The appeal was upheld with costs. The High Court order was set aside with each party to bear their own costs in that court. The magistrate's court order was set aside and substituted with judgment for the plaintiff for: (i) R45,000 with interest at 15.5% per annum from 13 March 2003; (ii) five monthly instalments of R1,875 each (February to June 2003) with interest at 5% per annum on each from their respective due dates to 1 January 2005; (iii) interest at 15.5% per annum on R9,375 from 2 January 2005 to date of payment; and (iv) costs on an attorney and client scale.
When an agent contracts in his own name for an undisclosed principal, the contract creates rights between the agent and the third party, and the agent is entitled to sue the third party in his own name. A party to a contract cannot simultaneously claim both cancellation and enforcement (payment of the purchase price) as these are mutually exclusive remedies - one cannot approbate and reprobate a contract. In undisclosed principal situations, authority to act must exist at the time of conclusion of the agreement; there can be no subsequent ratification. Where cancellation is invalid due to failure to properly place a party in mora, the innocent party's remedy is limited to claiming instalments that have already fallen due, absent an acceleration clause.
The court observed that lay persons often fail to appreciate that a close corporation is a separate legal entity and tend to view themselves and the close corporation as one and the same. This is a common mistake that can lead to legal complications. The court also noted that the issue of locus standi was not properly raised on the pleadings, contrary to the finding of the court a quo. The court commented that the resolution ratifying Botha's authority appeared to be an afterthought prepared to regularise the transaction once the attorney became aware of the close corporation's existence. The court's approach to costs reflected the respondent's conduct in contesting the action without any real defence, which justified the attorney and client costs order in the magistrate's court, while fairness dictated that each party bear their own costs in the High Court given the measure of success afforded to the respondent in the final outcome.

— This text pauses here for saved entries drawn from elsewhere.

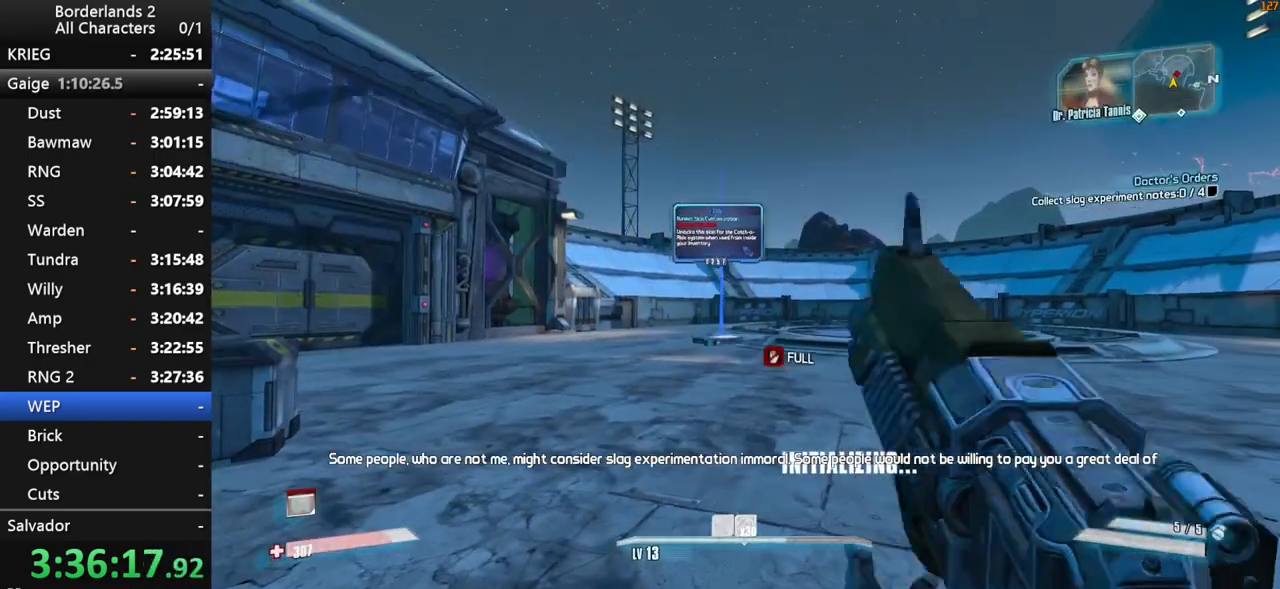
{"keys": [], "mouse": [], "mouse_move": "down", "events": []}
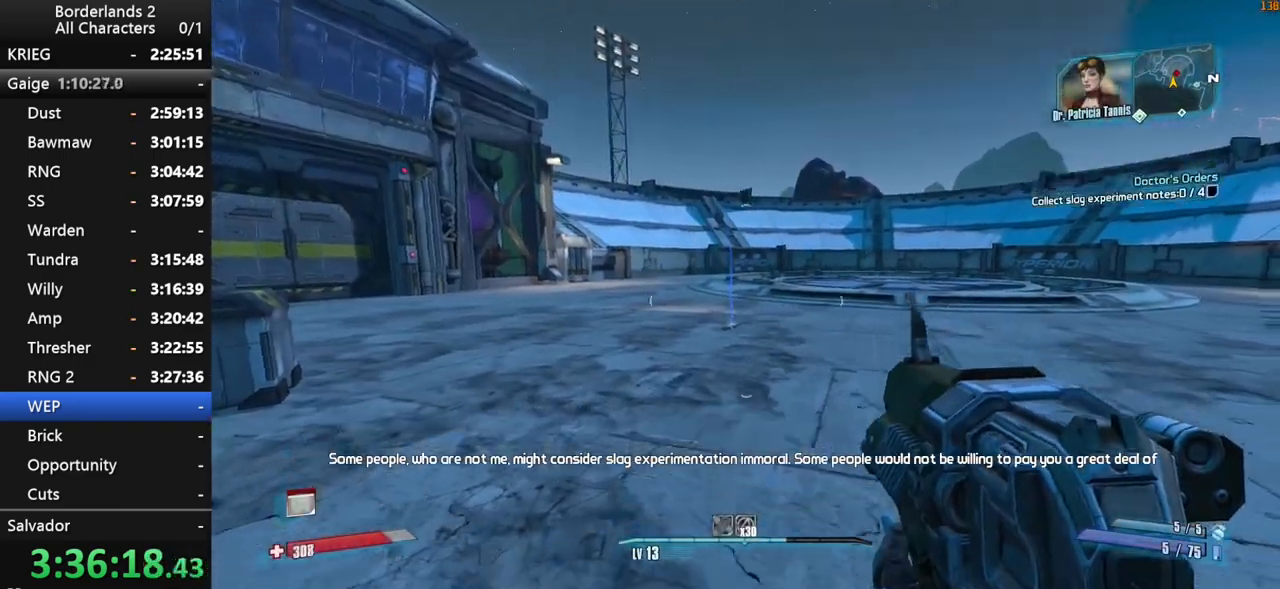
{"keys": [], "mouse": [], "mouse_move": "left", "events": [[17, "d", "down"], [17, "w", "down"], [200, "d", "up"], [350, "w", "up"]]}
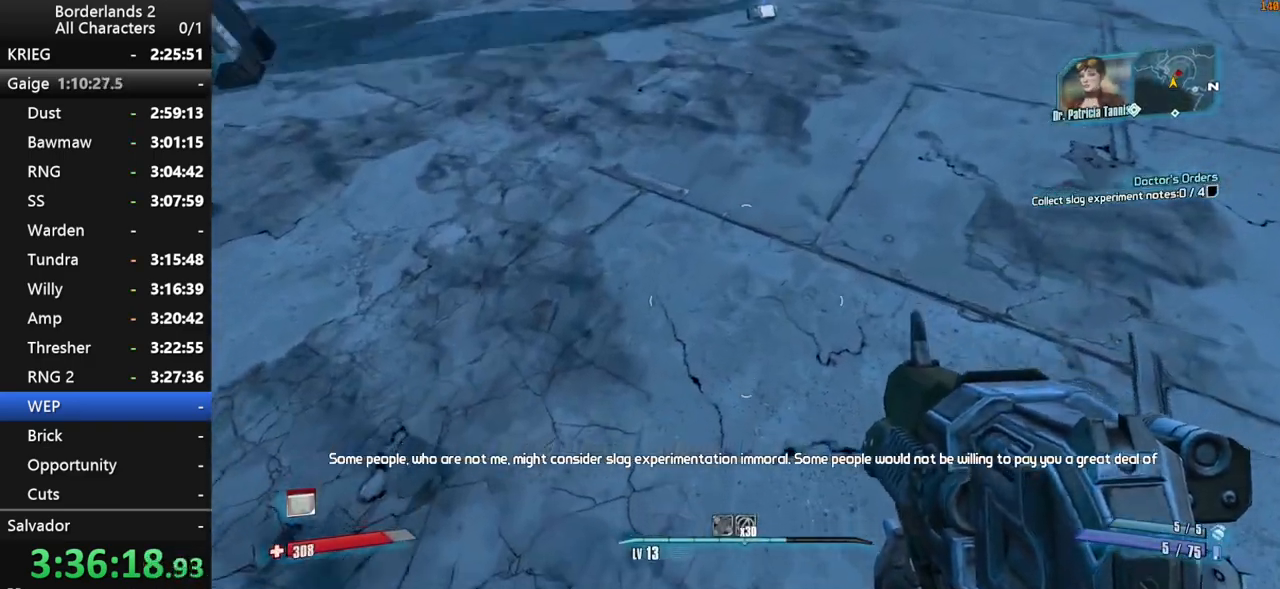
{"keys": ["d", "w"], "mouse": [], "mouse_move": "still", "events": [[67, "w", "down"], [217, "w", "up"], [500, "d", "down"], [500, "w", "down"]]}
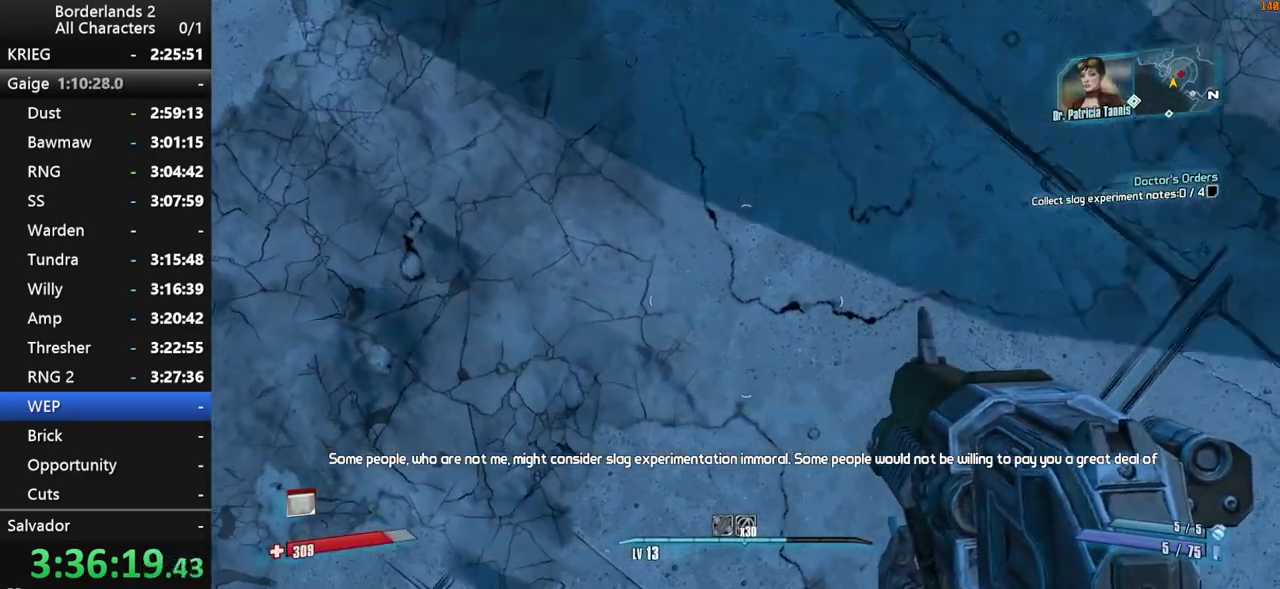
{"keys": [], "mouse": [], "mouse_move": "still", "events": [[84, "d", "up"], [84, "w", "up"]]}
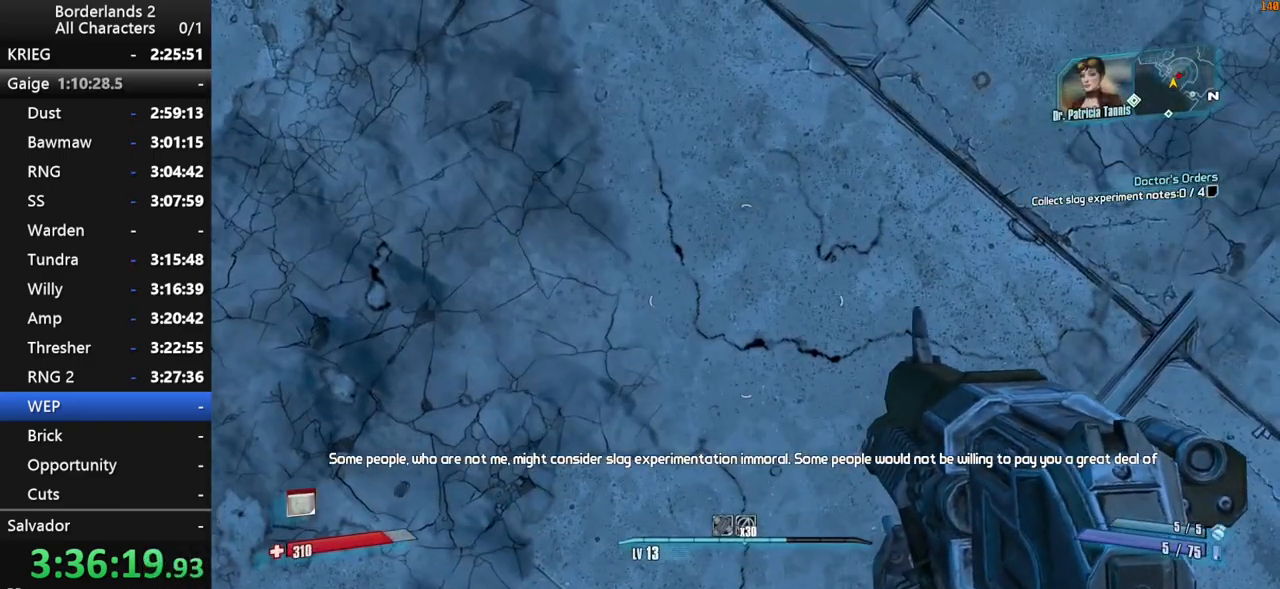
{"keys": [], "mouse": [], "mouse_move": "still", "events": [[300, "g", "down"], [334, "g", "up"]]}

This case clarifies important principles regarding undisclosed principals in South African contract law. It confirms that an agent contracting in his own name for an undisclosed principal creates alternative rights - the agent may sue in his own name or the principal may elect to sue. The case also reinforces the fundamental principle that a party cannot simultaneously claim both enforcement and cancellation of a contract, as these are mutually exclusive remedies. It serves as a practical reminder that proper legal advice is necessary when dealing with corporate entities and that lay persons often fail to appreciate the separate legal personality of close corporations and companies. The judgment also clarifies that ratification cannot cure a lack of authority in undisclosed principal situations - authority must exist at the time of contracting.